Data for review below:
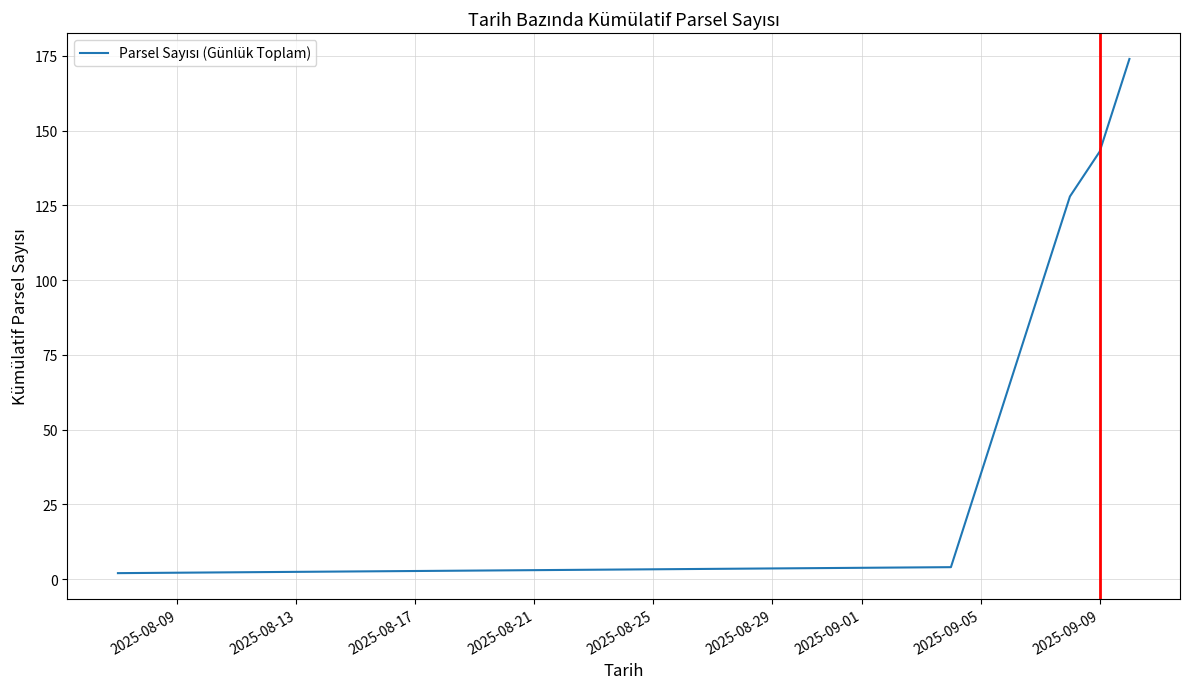

What is the difference between the maximum and minimum values?

172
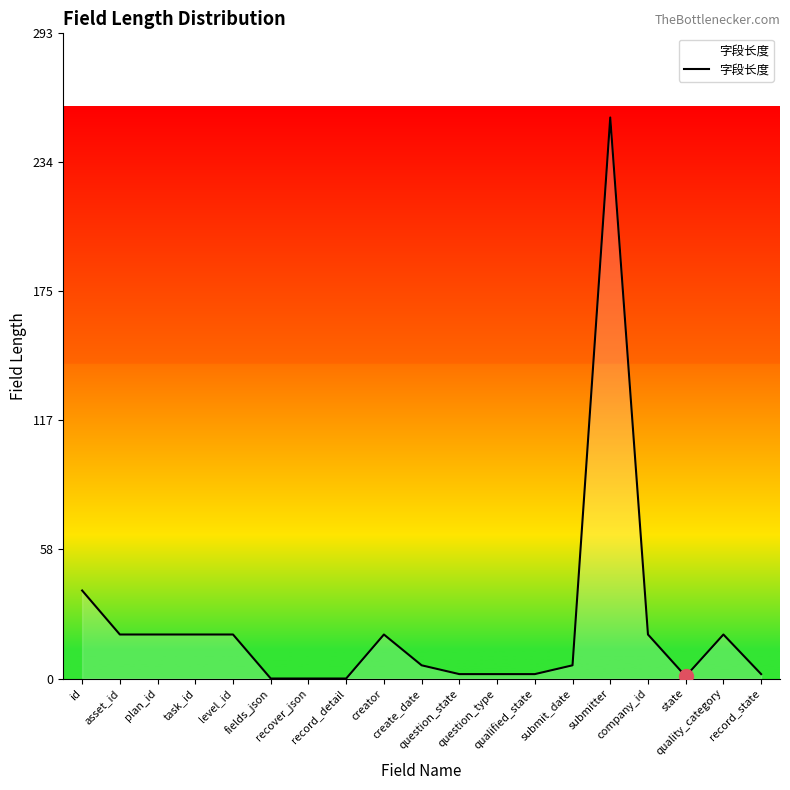

What is the difference between the maximum and minimum values?

255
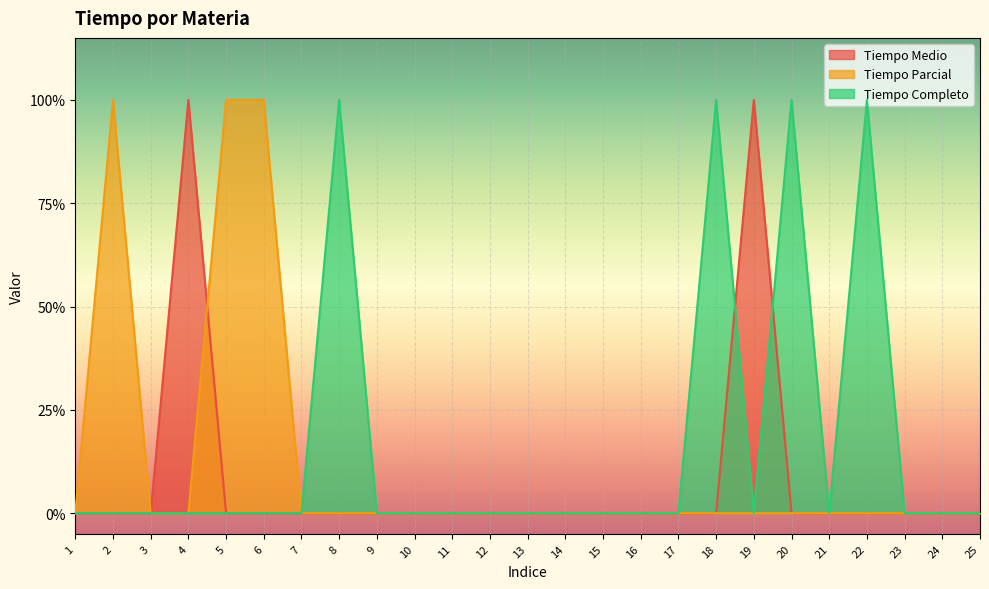

True or false: Tiempo Parcial has more than 0 interior local peaks.

True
End of Data for review.
What this task involves => Rewrite all of the records with "maximum and minimum" changed to "highest and lowest" and every other word left as it stands. Leave the pictures out of your answer.

Completed task =>
What is the difference between the highest and lowest values?

172

What is the difference between the highest and lowest values?

255

True or false: Tiempo Parcial has more than 0 interior local peaks.

True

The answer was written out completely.